Testing the balanced split concept from the Balanced Split paper.
- Addressed the idea of imbalanced datasets and suggested training with balanced data extracted from the originally unbalanced.
- Introduced a restriction on the size of the training data to be less than or equal to the minority class ratio multiplied by the total number of classes.
- Provided comparison between the pros and cons of random, stratified, and balanced splitting methods.
- Showed improved performance over the other two methods.
The following is the split function used to prove the concept.
def split(ds, split="stratified", seed=42, train_size=0.75):
splits = None
if split == "stratified":
splits = train_test_split(
ds, stratify=ds.labels, random_state=seed, train_size=train_size
)
elif split == "balanced":
class_ratios = ds.labels.value_counts(normalize=True)
classes = ds.labels.unique()
num_classes = len(classes)
min_ratio = min(class_ratios.to_list())
train_size = min(train_size, num_classes * min_ratio)
print(f"Train size used: {train_size}")
class_ratio = train_size / num_classes
examples_per_class = int(class_ratio * len(ds))
inds = []
for c in classes:
sample = ds[ds.labels == c].sample(examples_per_class, random_state=seed)
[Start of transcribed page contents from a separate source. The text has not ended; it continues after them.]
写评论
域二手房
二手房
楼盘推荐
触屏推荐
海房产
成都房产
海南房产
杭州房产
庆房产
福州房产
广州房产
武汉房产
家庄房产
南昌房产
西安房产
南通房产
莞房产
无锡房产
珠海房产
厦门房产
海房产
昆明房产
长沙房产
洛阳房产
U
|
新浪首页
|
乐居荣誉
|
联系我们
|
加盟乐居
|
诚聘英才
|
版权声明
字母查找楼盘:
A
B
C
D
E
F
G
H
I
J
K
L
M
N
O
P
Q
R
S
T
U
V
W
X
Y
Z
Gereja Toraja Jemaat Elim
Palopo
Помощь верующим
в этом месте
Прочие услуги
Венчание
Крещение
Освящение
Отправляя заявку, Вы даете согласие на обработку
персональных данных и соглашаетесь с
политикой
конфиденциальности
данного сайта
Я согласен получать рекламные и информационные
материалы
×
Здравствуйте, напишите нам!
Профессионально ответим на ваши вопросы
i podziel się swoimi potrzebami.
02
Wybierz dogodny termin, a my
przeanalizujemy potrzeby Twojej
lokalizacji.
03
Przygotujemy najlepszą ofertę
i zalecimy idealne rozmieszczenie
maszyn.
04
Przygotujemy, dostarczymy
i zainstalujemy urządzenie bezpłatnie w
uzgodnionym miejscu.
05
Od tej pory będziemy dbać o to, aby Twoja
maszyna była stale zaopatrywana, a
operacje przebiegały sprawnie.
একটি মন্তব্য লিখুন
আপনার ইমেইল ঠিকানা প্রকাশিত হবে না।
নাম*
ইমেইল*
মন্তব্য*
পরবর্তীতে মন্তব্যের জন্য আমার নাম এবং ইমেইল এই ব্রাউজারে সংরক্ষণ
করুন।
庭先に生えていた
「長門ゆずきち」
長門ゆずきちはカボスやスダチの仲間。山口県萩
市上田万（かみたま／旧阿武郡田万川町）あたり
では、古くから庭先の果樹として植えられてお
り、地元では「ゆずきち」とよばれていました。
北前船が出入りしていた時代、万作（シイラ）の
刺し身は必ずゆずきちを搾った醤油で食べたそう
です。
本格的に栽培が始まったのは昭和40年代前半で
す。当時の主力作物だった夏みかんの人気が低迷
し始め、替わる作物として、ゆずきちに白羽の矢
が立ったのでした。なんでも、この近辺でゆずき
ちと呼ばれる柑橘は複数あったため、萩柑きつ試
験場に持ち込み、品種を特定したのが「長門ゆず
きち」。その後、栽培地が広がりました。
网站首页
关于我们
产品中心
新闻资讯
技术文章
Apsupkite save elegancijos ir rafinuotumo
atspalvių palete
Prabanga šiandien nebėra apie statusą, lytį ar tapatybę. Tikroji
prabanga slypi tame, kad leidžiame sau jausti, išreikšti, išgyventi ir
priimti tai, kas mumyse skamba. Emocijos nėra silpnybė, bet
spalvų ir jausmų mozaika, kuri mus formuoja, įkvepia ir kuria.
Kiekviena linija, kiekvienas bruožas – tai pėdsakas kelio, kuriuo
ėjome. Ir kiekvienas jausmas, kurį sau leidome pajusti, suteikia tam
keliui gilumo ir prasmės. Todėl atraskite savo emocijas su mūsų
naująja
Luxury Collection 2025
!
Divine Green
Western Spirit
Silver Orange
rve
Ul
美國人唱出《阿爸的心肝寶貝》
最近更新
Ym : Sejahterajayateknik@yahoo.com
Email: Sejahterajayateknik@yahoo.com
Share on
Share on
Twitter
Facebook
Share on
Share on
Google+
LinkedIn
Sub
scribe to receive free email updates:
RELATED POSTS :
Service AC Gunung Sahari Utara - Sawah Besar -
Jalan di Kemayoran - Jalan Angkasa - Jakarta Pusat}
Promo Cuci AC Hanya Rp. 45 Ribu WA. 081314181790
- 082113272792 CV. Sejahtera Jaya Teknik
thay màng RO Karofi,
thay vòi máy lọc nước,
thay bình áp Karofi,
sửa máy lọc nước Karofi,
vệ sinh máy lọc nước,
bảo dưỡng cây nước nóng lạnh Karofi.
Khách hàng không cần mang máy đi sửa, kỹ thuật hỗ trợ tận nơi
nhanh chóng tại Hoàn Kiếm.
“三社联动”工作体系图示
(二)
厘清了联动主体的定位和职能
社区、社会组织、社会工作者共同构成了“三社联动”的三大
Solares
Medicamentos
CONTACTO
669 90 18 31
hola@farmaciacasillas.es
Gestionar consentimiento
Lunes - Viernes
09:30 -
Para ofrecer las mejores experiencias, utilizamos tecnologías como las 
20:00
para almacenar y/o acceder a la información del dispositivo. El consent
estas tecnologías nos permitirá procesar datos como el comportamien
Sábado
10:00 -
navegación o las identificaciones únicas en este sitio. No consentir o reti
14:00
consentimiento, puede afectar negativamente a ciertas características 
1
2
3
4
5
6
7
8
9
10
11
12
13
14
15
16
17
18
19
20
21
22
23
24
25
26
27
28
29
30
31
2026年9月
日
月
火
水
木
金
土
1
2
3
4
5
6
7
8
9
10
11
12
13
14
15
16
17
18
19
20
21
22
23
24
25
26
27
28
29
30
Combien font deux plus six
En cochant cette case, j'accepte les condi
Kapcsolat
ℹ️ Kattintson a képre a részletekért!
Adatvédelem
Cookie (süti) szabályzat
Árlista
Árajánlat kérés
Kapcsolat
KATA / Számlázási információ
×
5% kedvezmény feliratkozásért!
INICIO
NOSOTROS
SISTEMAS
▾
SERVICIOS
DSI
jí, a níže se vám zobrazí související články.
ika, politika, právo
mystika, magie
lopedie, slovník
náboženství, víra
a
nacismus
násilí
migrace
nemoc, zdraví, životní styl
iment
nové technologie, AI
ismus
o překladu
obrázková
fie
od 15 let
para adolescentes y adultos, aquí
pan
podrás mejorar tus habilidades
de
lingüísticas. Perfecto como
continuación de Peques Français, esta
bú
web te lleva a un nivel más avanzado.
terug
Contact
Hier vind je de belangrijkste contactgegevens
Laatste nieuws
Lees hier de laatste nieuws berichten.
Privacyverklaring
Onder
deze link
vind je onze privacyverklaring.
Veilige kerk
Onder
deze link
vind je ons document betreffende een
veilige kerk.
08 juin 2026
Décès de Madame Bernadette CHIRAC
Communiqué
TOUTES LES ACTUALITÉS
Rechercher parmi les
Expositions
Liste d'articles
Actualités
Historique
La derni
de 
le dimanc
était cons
inds.extend(sample.index.to_list())
splits = (ds.iloc[inds, :], ds.drop(index=inds))
else:
raise Exception("Unknown split method")
return splits
The concept was test using the 20-news-groups dataset from Sci-Kit Learn.
The base line model used is Logistic Regression.
Three configurations were test:
- Balanced Split
- Stratified Split
- Stratified Split (Weighted Learning)
The results came as follows.
Score \ Method | Balanced | Stratified | Stratified (Weighted) |
---|---|---|---|
F1 (weighted avg.) | 0.68 | 0.69 | 0.67 |
To verify the idea on a more realistic model, a Bert-Base-Cased model was used as a sequence classifier.
The results came as follows.
Score \ Method | Balanced | Stratified | Stratified (Weighted) |
---|---|---|---|
F1 (weighted avg.) | 0.785 | 0.775 | 0.783 |
It is hard to tell but the method is worth testing whenever possible. We still need a robust method to split our datasets properly based on the input features and labels at the same time. For example, we need to have the same distribution of labels in training, validation, and testing. However, we also need to include all types of rules why an example is give a speciific label at least in the training split. To elaborate, an example may be positive (sentiment) based on using positive words or negating negative ones. We need to ensure that these two signals are present at least in the training split.